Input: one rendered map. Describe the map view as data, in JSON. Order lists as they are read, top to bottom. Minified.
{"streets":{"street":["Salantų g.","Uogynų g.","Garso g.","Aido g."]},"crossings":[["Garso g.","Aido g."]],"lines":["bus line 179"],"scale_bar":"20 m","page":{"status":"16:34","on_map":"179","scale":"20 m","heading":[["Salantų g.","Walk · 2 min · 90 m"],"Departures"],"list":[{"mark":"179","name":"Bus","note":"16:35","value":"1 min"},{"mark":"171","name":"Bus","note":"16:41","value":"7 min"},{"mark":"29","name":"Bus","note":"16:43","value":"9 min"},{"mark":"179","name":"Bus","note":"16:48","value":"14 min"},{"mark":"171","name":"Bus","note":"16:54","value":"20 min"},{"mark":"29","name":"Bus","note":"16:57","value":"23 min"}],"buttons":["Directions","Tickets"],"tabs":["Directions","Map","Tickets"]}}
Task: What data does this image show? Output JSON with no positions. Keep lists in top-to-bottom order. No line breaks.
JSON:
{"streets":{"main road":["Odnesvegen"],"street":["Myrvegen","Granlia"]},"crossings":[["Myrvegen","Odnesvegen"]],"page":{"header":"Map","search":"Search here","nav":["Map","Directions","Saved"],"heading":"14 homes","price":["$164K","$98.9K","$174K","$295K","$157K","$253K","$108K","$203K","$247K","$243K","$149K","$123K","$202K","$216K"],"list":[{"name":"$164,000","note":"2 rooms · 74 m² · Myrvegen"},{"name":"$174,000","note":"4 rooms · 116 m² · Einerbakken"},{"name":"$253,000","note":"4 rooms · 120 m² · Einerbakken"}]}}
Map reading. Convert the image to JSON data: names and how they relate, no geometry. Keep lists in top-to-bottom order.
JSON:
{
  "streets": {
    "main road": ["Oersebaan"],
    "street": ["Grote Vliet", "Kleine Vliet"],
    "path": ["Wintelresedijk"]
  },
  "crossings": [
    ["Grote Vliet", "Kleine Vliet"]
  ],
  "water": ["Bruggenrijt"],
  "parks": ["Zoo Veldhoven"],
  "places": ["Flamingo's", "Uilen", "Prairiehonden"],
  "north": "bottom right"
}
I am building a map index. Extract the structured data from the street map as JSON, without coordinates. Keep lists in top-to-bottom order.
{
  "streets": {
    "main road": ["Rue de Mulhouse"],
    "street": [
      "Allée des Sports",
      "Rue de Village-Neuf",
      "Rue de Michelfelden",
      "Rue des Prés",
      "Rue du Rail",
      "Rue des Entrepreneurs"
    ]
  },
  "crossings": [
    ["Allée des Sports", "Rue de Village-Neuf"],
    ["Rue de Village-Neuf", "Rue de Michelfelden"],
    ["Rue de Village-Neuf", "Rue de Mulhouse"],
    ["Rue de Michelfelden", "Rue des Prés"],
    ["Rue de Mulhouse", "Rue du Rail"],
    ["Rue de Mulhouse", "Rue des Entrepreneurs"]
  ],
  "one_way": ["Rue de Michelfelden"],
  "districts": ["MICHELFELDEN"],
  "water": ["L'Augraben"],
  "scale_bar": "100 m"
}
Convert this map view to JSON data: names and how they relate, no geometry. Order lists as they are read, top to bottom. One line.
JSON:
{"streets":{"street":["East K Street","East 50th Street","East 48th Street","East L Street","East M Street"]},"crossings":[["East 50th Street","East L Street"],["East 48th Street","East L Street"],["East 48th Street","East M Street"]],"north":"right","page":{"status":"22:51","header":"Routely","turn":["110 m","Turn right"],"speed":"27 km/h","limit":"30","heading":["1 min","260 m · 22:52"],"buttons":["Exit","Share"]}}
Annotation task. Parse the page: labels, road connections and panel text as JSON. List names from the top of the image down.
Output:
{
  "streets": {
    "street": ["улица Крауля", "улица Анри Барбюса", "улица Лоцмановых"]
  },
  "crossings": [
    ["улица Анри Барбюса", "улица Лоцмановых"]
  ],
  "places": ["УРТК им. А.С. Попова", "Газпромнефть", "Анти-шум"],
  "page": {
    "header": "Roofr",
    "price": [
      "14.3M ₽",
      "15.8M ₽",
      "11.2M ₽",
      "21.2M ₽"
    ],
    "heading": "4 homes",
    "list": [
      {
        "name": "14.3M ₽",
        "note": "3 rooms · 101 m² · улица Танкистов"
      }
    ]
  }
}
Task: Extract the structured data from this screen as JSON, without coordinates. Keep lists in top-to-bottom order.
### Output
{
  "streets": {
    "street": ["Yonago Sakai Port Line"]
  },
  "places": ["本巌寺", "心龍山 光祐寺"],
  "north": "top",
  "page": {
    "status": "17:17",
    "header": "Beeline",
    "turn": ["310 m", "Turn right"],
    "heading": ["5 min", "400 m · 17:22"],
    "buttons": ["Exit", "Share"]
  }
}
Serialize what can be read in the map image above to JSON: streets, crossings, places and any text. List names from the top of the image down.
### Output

────────

**Your goal**.
Note every line of the entries in which "Convert" appears, and copy it down.

**Answer to the problem**.
Map reading. Convert the image to JSON data: names and how they relate, no geometry. Keep lists in top-to-bottom order.
Convert this map view to JSON data: names and how they relate, no geometry. Order lists as they are read, top to bottom. One line.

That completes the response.